…Сквозь заплетенное паутиной окно Стивен Дедалус следил за пальцами гранильщика драгоценных камней; тот ощупывал потускневшую от времени цепочку, испытывая ее. Пыль легла паутиной на окно и на подносы с образцами. От пыли потемнели привычные к труду пальцы и схожие с когтями стервятника ногти…

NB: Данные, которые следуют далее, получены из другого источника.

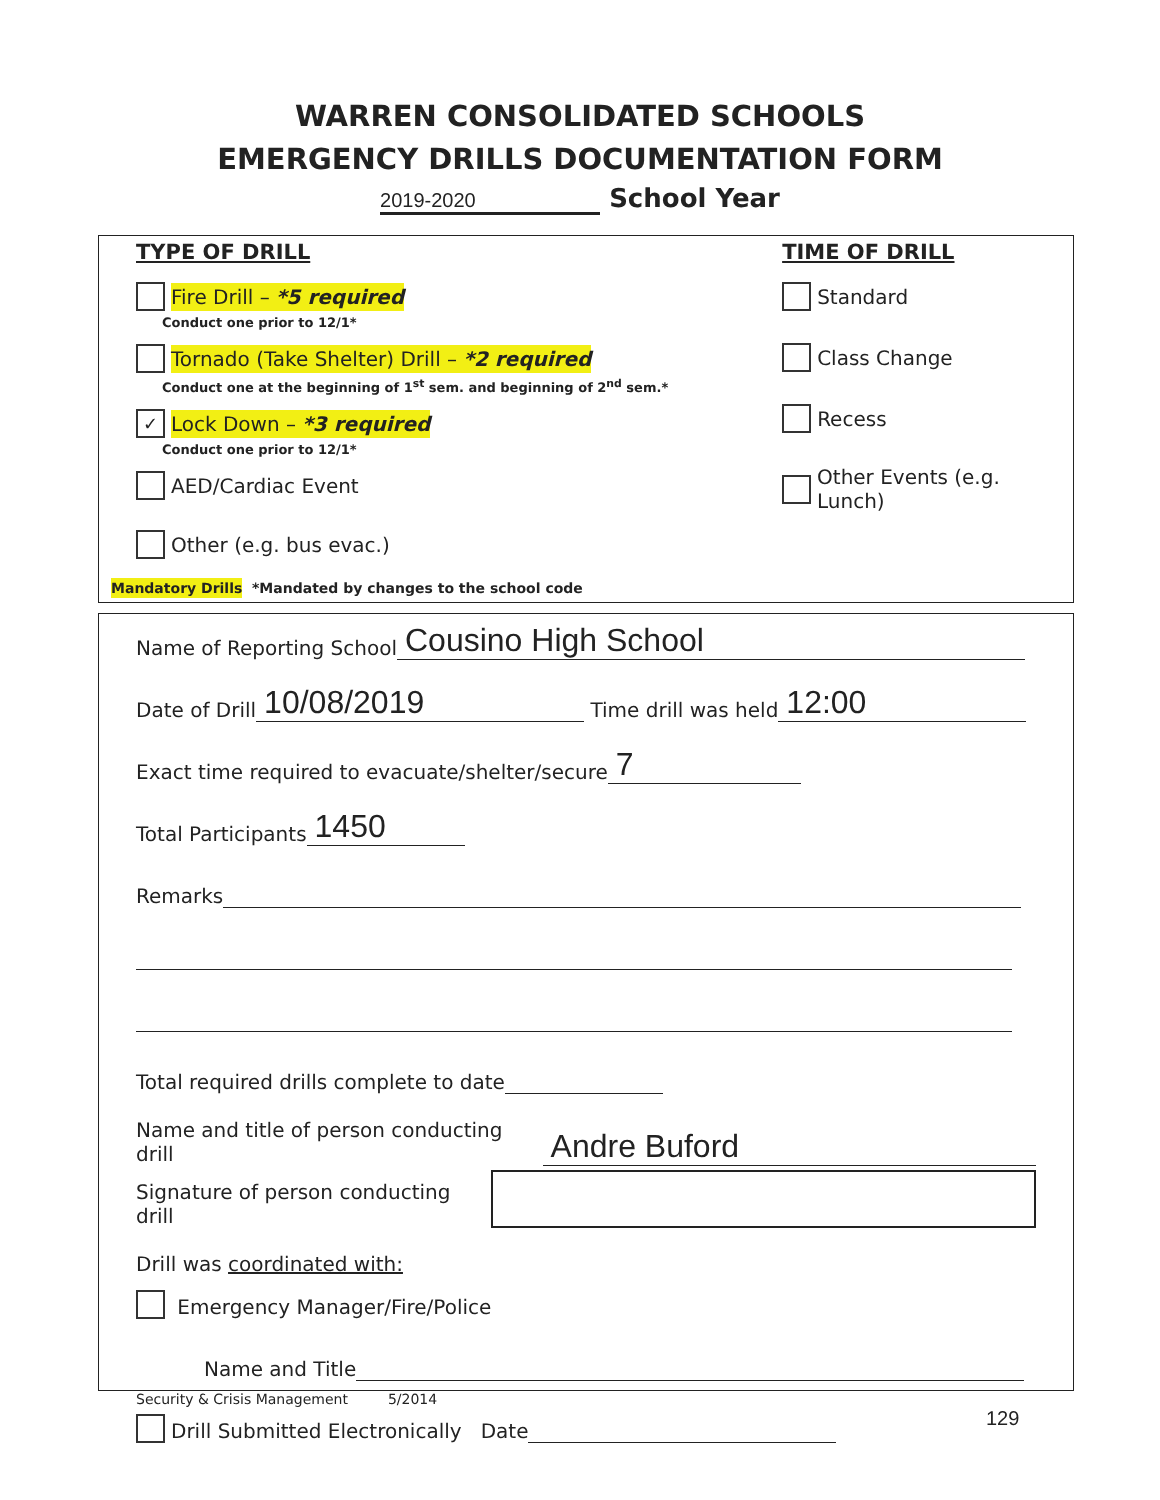WARREN CONSOLIDATED SCHOOLS
EMERGENCY DRILLS DOCUMENTATION FORM
2019-2020 School Year
TYPE OF DRILL
Fire Drill – *5 required
Conduct one prior to 12/1*
Tornado (Take Shelter) Drill – *2 required
Conduct one at the beginning of 1<sup>st</sup> sem. and beginning of 2<sup>nd</sup> sem.*
✓ Lock Down – *3 required
Conduct one prior to 12/1*
AED/Cardiac Event
Other (e.g. bus evac.)
TIME OF DRILL
Standard
Class Change
Recess
Other Events (e.g. Lunch)
Mandatory Drills *Mandated by changes to the school code
Name of Reporting School Cousino High School
Date of Drill 10/08/2019 Time drill was held 12:00
Exact time required to evacuate/shelter/secure 7
Total Participants 1450
Remarks
Total required drills complete to date
Name and title of person conducting drill Andre Buford
Signature of person conducting drill
Drill was coordinated with:
Emergency Manager/Fire/Police
Name and Title
Drill Submitted Electronically Date
Security & Crisis Management 5/2014
129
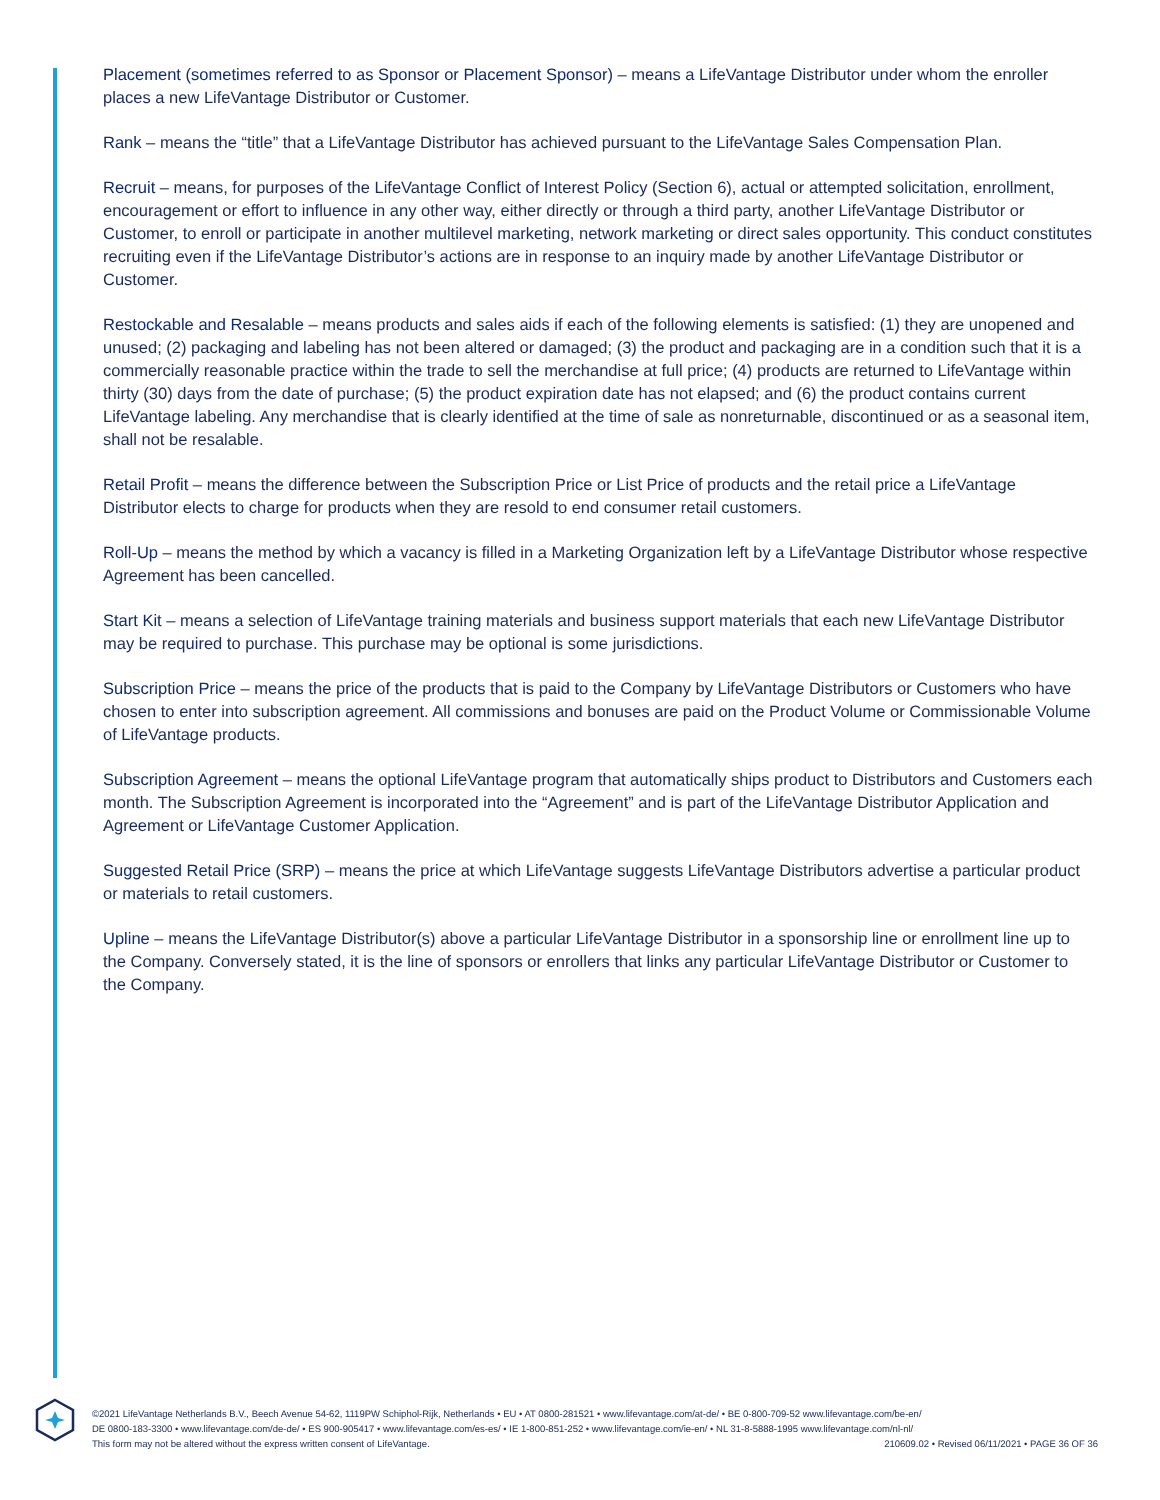Placement (sometimes referred to as Sponsor or Placement Sponsor) – means a LifeVantage Distributor under whom the enroller places a new LifeVantage Distributor or Customer.
Rank – means the “title” that a LifeVantage Distributor has achieved pursuant to the LifeVantage Sales Compensation Plan.
Recruit – means, for purposes of the LifeVantage Conflict of Interest Policy (Section 6), actual or attempted solicitation, enrollment, encouragement or effort to influence in any other way, either directly or through a third party, another LifeVantage Distributor or Customer, to enroll or participate in another multilevel marketing, network marketing or direct sales opportunity. This conduct constitutes recruiting even if the LifeVantage Distributor’s actions are in response to an inquiry made by another LifeVantage Distributor or Customer.
Restockable and Resalable – means products and sales aids if each of the following elements is satisfied: (1) they are unopened and unused; (2) packaging and labeling has not been altered or damaged; (3) the product and packaging are in a condition such that it is a commercially reasonable practice within the trade to sell the merchandise at full price; (4) products are returned to LifeVantage within thirty (30) days from the date of purchase; (5) the product expiration date has not elapsed; and (6) the product contains current LifeVantage labeling. Any merchandise that is clearly identified at the time of sale as nonreturnable, discontinued or as a seasonal item, shall not be resalable.
Retail Profit – means the difference between the Subscription Price or List Price of products and the retail price a LifeVantage Distributor elects to charge for products when they are resold to end consumer retail customers.
Roll-Up – means the method by which a vacancy is filled in a Marketing Organization left by a LifeVantage Distributor whose respective Agreement has been cancelled.
Start Kit – means a selection of LifeVantage training materials and business support materials that each new LifeVantage Distributor may be required to purchase. This purchase may be optional is some jurisdictions.
Subscription Price – means the price of the products that is paid to the Company by LifeVantage Distributors or Customers who have chosen to enter into subscription agreement. All commissions and bonuses are paid on the Product Volume or Commissionable Volume of LifeVantage products.
Subscription Agreement – means the optional LifeVantage program that automatically ships product to Distributors and Customers each month. The Subscription Agreement is incorporated into the “Agreement” and is part of the LifeVantage Distributor Application and Agreement or LifeVantage Customer Application.
Suggested Retail Price (SRP) – means the price at which LifeVantage suggests LifeVantage Distributors advertise a particular product or materials to retail customers.
Upline – means the LifeVantage Distributor(s) above a particular LifeVantage Distributor in a sponsorship line or enrollment line up to the Company. Conversely stated, it is the line of sponsors or enrollers that links any particular LifeVantage Distributor or Customer to the Company.
©2021 LifeVantage Netherlands B.V., Beech Avenue 54-62, 1119PW Schiphol-Rijk, Netherlands • EU • AT 0800-281521 • www.lifevantage.com/at-de/ • BE 0-800-709-52 www.lifevantage.com/be-en/
DE 0800-183-3300 • www.lifevantage.com/de-de/ • ES 900-905417 • www.lifevantage.com/es-es/ • IE 1-800-851-252 • www.lifevantage.com/ie-en/ • NL 31-8-5888-1995 www.lifevantage.com/nl-nl/
This form may not be altered without the express written consent of LifeVantage. 210609.02 • Revised 06/11/2021 • PAGE 36 OF 36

– Крутая книжка, – сказал Гейтс, заглядывая Аллану через плечо. – Особенно в конце. Полистай ее.
– Почему она здесь? – спросил Аллан. Гейтс всплеснул руками:
– Приятель, это же та самая . Забористей всего, что тут есть. Знаешь, сколько я выручаю за один экземпляр? Десять тысяч долларов!
Он попытался забрать книгу, но Аллан вцепился в нее.
…Пыль спала на тусклых завитках бронзы и серебра, на залитых киноварью ромбах, на темных, как вино, рубинах, прокаженных каменьях…
Аллан положил книгу.
– Совсем неплохо.
У него возникло какое–то странное ощущение, и он еще раз внимательно прочел отрывок.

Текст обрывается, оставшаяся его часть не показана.